| Proper Locking Under a Preemptible Kernel: |
| Keeping Kernel Code Preempt-Safe |
| Robert Love <rml@tech9.net> |
| Last Updated: 22 Jan 2002 |
| |
| |
| INTRODUCTION |
| |
| |
| A preemptible kernel creates new locking issues. The issues are the same as |
| those under SMP: concurrency and reentrancy. Thankfully, the Linux preemptible |
| kernel model leverages existing SMP locking mechanisms. Thus, the kernel |
| requires explicit additional locking for very few additional situations. |
| |
| This document is for all kernel hackers. Developing code in the kernel |
| requires protecting these situations. |
| |
| |
| RULE #1: Per-CPU data structures need explicit protection |
| |
| |
| Two similar problems arise. An example code snippet: |
| |
| struct this_needs_locking tux[NR_CPUS]; |
| tux[smp_processor_id()] = some_value; |
| /* task is preempted here... */ |
| something = tux[smp_processor_id()]; |
| |
| First, since the data is per-CPU, it may not have explicit SMP locking, but |
| require it otherwise.

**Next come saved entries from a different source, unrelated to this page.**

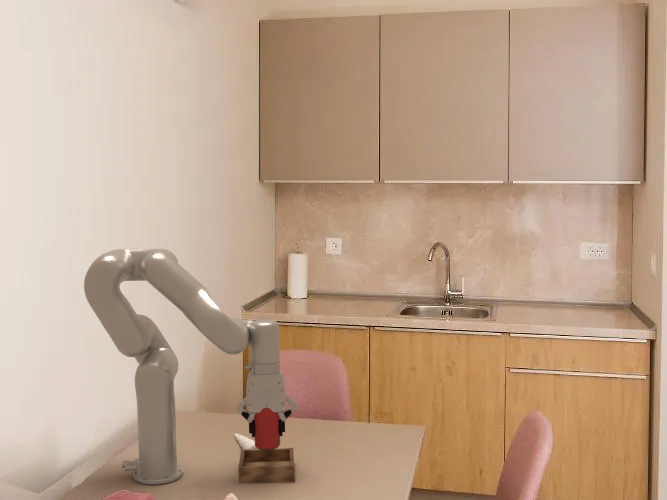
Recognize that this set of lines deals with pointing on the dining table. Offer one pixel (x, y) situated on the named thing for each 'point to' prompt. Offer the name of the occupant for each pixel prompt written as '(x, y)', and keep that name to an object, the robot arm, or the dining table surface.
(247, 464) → the crate
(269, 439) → the beer can
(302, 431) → the dining table surface
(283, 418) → the robot arm
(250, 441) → the unicorn horn
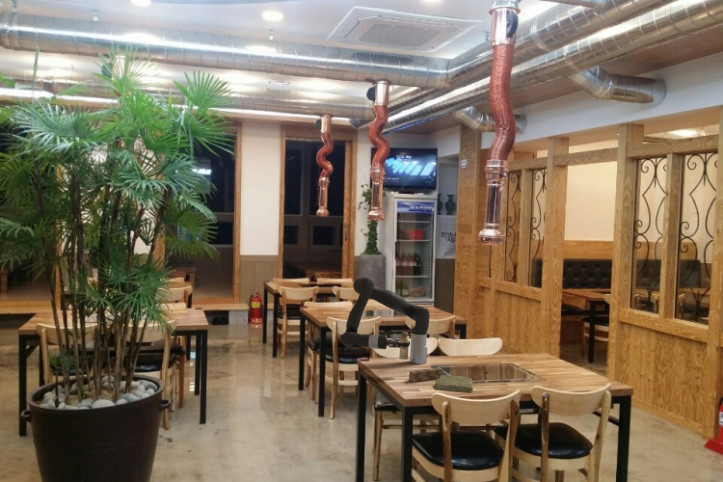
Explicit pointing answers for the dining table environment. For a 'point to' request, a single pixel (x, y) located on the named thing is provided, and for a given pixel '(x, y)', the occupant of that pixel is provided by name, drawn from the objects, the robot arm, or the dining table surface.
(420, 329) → the robot arm
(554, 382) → the dining table surface
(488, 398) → the dining table surface
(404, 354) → the pepper mill
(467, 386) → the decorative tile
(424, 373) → the rail
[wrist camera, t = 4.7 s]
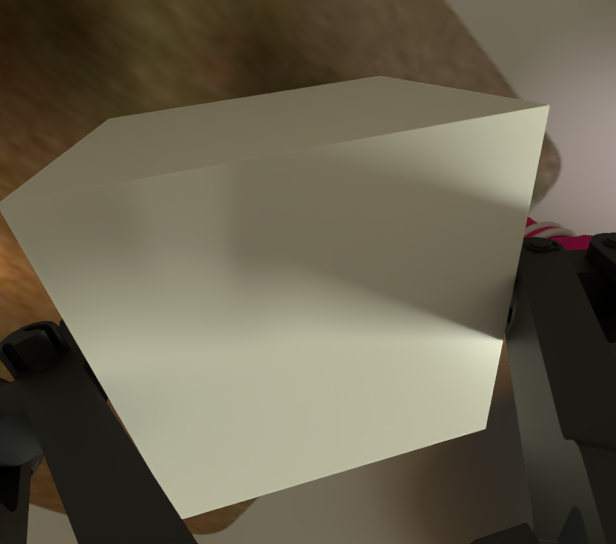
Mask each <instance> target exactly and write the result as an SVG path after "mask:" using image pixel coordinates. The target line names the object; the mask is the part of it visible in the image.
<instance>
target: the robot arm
mask: <svg viewBox="0 0 616 544" xmlns="http://www.w3.org/2000/svg"><path fill="white" fill-rule="evenodd" d="M505 337H506V343H507V350H508V357H509V363H510V369H511V375H512V383H513V389H514V396H515V402H516V409H517V416H518V422H519V429H520V435H521V442H522V448H523V454H524V461H525V468H526V475H527V481H528V488H529V494H530V500H531V508H532V515H533V531H532V530H531V528H530V527H529V525H528V524H527V523H523V524H521V525H517V526H514V527H511V528H509V529H506V530H503V531H500V532H497V533H494V534H491V535H488V536H485V537H482V538H479V539H476V540H474V541H473V542H472V543H470V544H616V233H601V234H596V235H594V236H592V237H591V240H590V243H589V246H588V249H579V250H565V248H564V247H563V246H562V244H560V243H558V242H556V241H554V240H551V239H548V238H542V237H526V238H523V243H522V248H521V253H520V258H519V263H518V268H517V273H516V278H515V283H514V288H513V293H512V298H511V303H510V308H509V313H508V318H507V323H506V328H505ZM0 360H1V361H2V362H3V364H4V365H5V366H6V368H7V369H8V371H9V372H10V373H11V375H12V376H13V377H14V379H15V380H14V381H12V382H10V383H7V382H5V381H2V380H0V544H26V543H27V527H28V526H27V525H28V511H29V495H30V479H31V476H32V475H33V474H34V473H35V472H36V470H37V469H38V467H39V465H40V464H41V462H42V459H43V457H44V456H45V459H46V461H47V464H48V467H49V469H50V472H51V474H52V477H53V480H54V482H55V485H56V487H57V490H58V493H59V495H60V498H61V500H62V503H63V505H64V508H65V511H66V513H67V516H68V518H69V521H70V524H71V526H72V528H73V531H74V534H75V536H76V539H77V542H78V544H198V543H197V542H196V540H195V539H194V537H193V535H192V534H191V532H190V531H189V529H188V528H187V526H186V525H185V523H184V522H183V520H182V518H181V517H180V515H179V514H178V512H177V511H176V509H175V508H174V506H173V505H172V503H171V502H170V500H169V498H168V497H167V495H166V494H165V492H164V491H163V489H162V488H161V486H160V485H159V483H158V481H157V480H156V478H155V477H154V475H153V474H152V472H151V471H150V469H149V468H148V466H147V465H146V463H145V461H144V460H143V458H142V457H141V455H140V454H139V452H138V451H137V449H136V448H135V446H134V444H133V443H132V441H131V440H130V438H129V437H128V435H127V434H126V432H125V431H124V429H123V428H122V426H121V424H120V423H119V421H118V420H117V418H116V417H115V415H114V414H113V412H112V411H111V409H110V407H109V406H108V404H107V403H106V402H107V398H108V396H107V394H106V393H105V391H104V389H103V387H102V386H101V384H100V382H99V381H98V379H97V377H96V375H95V374H94V372H93V370H92V368H91V367H90V365H89V363H88V362H87V360H86V358H85V356H84V355H83V353H82V351H81V349H80V348H79V346H78V344H77V343H76V341H75V339H74V337H73V336H72V334H71V332H70V330H69V329H68V327H67V325H66V324H65V322H64V320H63V318H62V320H61V322H60V326H58V325H57V324H55V323H54V322H52V321H42V322H36V323H32V324H30V325H27V326H24V327H22V328H20V329H18V330H16V331H15V332H13V333H11V334H10V335H9V336H7V337H6V338H5V339H3V340H2V341H1V343H0Z"/></svg>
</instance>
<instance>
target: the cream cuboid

Second, when a preempted task is finally rescheduled, |
| the previous value of smp_processor_id may not equal the current. You must |
| protect these situations by disabling preemption around them. |
| |
| |
| RULE #2: CPU state must be protected. |
| |
| |
| Under preemption, the state of the CPU must be protected. This is arch- |
| dependent, but includes CPU structures and state not preserved over a context |
| switch. For example, on x86, entering and exiting FPU mode is now a critical |
| section that must occur while preemption is disabled. Think what would happen |
| if the kernel is executing a floating-point instruction and is then preempted. |
| Remember, the kernel does not save FPU state except for user tasks. Therefore, |
| upon preemption, the FPU registers will be sold to the lowest bidder. Thus, |
| preemption must be disabled around such regions. |
| |
| Note, some FPU functions are already explicitly preempt safe. For example, |
| kernel_fpu_begin and kernel_fpu_end will disable and enable preemption. |
| However, math_state_restore must be called with preemption disabled. |
| |
| |
| RULE #3: Lock acquire and release must be performed by same task |
| |
| |
| A lock acquired in one task must be released by the same task. This |
| means you can't do oddball things like acquire a lock and go off to |
| play while another task releases it. If you want to do something |
| like this, acquire and release the task in the same code path and |
| have the caller wait on an event by the other task. |
| |
| |
| SOLUTION |
| |
| |
| Data protection under preemption is achieved by disabling preemption for the |
| duration of the critical region. |
| |
| preempt_enable() decrement the preempt counter |
| preempt_disable() increment the preempt counter |
| preempt_enable_no_resched() decrement, but do not immediately preempt |
| preempt_get_count() return the preempt counter |
| |
| The functions are nestable. In other words, you can call preempt_disable |
| n-times in a code path, and preemption will not be reenabled until the n-th |
| call to preempt_enable. The preempt statements define to nothing if |
| preemption is not enabled. |
| |
| Note that you do not need to explicitly prevent preemption if you are holding |
| any locks or interrupts are disabled, since preemption is implicitly disabled |
| in those cases. |
| |
| Example: |
| |
| cpucache_t *cc; /* this is per-CPU */ |
| preempt_disable(); |
| cc = cc_data(searchp); |
| if (cc && cc->avail) { |
| __free_block(searchp, cc_entry(cc), cc->avail); |
| cc->avail = 0; |
| } |
| preempt_enable(); |
| return 0; |
| |
| Notice how the preemption statements must encompass every reference of the |
| critical variables. Another example: |
| |
| int buf[NR_CPUS]; |
| set_cpu_val(buf); |
| if (buf[smp_processor_id()] == -1) printf(KERN_INFO "wee!\n"); |
| spin_lock(&buf_lock); |
| /* ... */ |
| |
| This code is not preempt-safe, but see how easily we can fix it by simply |
| moving the spin_lock up two lines. |